* _ABOUT THIS EXERCISE_: In the records below, the line containing "功能表上，指向 [開新檔案]，然後按一下 [資源]。" is the first to keep. Retype it and all later lines exactly, through the end.

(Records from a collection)
—————
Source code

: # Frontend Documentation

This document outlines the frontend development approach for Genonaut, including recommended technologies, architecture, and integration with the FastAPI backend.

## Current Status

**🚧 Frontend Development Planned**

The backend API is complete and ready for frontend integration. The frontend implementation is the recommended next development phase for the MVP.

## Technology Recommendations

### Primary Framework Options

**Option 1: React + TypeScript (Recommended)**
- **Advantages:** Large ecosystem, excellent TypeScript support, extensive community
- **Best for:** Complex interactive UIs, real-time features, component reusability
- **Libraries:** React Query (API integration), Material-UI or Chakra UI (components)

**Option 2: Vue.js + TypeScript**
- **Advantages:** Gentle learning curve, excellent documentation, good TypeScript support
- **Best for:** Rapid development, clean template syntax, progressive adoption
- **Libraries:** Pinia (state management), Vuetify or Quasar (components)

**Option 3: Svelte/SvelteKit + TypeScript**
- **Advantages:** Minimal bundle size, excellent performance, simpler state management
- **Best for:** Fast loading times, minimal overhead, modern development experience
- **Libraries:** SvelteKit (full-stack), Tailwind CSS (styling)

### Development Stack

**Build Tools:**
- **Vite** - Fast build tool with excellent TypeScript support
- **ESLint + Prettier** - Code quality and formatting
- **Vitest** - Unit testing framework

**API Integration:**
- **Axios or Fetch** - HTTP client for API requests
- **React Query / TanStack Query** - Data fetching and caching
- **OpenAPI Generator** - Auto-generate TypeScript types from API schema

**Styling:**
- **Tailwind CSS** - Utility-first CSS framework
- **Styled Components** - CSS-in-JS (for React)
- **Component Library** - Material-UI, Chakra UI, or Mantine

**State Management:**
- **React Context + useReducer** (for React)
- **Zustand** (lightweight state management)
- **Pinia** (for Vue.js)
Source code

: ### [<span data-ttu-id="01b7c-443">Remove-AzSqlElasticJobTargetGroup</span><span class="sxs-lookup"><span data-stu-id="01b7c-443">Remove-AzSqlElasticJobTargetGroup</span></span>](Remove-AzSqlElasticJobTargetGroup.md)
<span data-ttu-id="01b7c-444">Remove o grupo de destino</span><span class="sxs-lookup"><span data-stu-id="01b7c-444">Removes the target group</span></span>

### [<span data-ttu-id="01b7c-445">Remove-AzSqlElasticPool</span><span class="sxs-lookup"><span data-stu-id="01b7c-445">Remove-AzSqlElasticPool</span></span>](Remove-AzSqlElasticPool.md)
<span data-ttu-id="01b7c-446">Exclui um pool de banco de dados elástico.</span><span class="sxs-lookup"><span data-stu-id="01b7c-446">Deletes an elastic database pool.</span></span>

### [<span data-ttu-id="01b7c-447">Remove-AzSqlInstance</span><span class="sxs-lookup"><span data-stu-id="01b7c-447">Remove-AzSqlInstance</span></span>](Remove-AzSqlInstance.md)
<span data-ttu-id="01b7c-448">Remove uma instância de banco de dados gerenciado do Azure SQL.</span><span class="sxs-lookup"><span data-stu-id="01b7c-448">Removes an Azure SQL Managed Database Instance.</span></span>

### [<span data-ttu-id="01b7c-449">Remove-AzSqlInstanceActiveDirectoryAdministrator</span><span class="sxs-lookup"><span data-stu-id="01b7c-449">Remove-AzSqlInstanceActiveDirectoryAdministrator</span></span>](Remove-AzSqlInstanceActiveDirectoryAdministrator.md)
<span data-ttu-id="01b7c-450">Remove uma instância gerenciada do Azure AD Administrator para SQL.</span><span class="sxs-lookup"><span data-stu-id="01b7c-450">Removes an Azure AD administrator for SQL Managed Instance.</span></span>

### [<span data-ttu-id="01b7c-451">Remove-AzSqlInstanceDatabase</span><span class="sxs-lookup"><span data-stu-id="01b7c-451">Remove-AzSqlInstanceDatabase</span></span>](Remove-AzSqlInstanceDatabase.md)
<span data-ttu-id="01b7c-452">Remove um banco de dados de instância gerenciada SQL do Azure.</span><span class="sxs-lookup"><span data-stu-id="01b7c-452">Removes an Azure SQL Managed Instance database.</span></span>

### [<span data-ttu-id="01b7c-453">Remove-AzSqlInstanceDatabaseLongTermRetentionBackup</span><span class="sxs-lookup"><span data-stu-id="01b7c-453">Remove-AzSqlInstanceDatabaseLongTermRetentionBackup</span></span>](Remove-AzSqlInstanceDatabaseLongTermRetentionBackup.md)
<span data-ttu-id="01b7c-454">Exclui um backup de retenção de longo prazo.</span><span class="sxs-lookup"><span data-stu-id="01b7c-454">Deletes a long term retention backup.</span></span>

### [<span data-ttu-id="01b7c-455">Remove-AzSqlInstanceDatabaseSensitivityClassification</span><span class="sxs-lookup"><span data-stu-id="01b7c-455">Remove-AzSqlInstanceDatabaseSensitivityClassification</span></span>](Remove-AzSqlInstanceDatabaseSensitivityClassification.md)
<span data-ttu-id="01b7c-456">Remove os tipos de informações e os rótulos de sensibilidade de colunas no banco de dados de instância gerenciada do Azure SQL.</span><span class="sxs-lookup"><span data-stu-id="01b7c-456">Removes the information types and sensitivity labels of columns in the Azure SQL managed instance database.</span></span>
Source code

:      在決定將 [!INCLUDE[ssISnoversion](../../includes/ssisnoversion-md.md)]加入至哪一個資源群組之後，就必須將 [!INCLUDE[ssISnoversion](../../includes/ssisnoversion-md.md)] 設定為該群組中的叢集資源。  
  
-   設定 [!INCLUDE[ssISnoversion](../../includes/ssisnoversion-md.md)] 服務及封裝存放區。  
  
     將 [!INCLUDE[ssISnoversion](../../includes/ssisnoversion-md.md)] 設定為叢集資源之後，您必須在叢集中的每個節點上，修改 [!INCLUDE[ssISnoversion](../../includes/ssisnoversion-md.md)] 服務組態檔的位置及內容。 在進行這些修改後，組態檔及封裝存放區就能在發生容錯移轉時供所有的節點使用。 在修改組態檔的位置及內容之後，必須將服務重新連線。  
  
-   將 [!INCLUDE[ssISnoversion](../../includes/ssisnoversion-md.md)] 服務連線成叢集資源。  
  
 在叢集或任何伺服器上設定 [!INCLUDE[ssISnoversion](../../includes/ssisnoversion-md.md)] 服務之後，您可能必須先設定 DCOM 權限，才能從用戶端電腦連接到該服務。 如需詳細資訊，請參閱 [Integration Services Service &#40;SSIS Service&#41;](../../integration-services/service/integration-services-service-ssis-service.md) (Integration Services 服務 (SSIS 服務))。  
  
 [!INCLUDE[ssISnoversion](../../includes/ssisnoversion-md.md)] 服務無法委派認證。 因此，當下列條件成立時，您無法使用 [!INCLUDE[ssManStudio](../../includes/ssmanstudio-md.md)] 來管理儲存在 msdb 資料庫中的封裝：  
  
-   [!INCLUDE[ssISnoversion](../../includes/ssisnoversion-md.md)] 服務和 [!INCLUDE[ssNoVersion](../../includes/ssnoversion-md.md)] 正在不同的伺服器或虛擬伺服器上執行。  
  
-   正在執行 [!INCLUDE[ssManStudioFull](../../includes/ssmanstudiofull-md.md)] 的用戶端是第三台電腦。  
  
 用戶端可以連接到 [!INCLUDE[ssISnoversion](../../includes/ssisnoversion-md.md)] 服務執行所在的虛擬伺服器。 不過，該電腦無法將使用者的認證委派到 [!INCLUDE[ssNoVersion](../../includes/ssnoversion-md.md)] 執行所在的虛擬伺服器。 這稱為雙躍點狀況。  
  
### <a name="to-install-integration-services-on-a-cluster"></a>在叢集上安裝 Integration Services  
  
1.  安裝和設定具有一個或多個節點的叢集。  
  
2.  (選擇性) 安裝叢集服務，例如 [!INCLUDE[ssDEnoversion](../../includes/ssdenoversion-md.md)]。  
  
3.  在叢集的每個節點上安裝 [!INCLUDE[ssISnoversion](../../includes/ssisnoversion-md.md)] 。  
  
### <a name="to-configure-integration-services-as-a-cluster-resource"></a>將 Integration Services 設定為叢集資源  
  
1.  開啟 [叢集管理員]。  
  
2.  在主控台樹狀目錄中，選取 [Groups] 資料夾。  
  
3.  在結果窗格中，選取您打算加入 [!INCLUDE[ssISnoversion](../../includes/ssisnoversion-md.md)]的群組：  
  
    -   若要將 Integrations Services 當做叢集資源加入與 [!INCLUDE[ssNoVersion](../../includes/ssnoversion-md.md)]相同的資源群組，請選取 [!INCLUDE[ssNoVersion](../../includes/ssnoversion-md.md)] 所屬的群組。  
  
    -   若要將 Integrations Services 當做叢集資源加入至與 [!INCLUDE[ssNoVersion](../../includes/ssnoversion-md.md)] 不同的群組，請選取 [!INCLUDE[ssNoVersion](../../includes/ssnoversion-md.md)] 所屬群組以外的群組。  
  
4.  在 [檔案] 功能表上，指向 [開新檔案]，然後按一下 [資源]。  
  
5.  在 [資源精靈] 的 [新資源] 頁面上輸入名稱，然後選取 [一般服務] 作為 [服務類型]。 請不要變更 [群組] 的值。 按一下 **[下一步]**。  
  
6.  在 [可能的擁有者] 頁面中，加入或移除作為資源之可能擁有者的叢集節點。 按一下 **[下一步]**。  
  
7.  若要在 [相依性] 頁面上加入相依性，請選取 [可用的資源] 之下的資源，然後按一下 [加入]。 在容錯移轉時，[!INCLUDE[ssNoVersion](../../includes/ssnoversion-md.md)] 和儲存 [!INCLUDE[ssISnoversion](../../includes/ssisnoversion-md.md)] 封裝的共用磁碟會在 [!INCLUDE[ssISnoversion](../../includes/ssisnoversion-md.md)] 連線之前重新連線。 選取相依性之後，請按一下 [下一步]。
—————
* _RESPONSE_:
4.  在 [檔案] 功能表上，指向 [開新檔案]，然後按一下 [資源]。  
  
5.  在 [資源精靈] 的 [新資源] 頁面上輸入名稱，然後選取 [一般服務] 作為 [服務類型]。 請不要變更 [群組] 的值。 按一下 **[下一步]**。  
  
6.  在 [可能的擁有者] 頁面中，加入或移除作為資源之可能擁有者的叢集節點。 按一下 **[下一步]**。  
  
7.  若要在 [相依性] 頁面上加入相依性，請選取 [可用的資源] 之下的資源，然後按一下 [加入]。 在容錯移轉時，[!INCLUDE[ssNoVersion](../../includes/ssnoversion-md.md)] 和儲存 [!INCLUDE[ssISnoversion](../../includes/ssisnoversion-md.md)] 封裝的共用磁碟會在 [!INCLUDE[ssISnoversion](../../includes/ssisnoversion-md.md)] 連線之前重新連線。 選取相依性之後，請按一下 [下一步]。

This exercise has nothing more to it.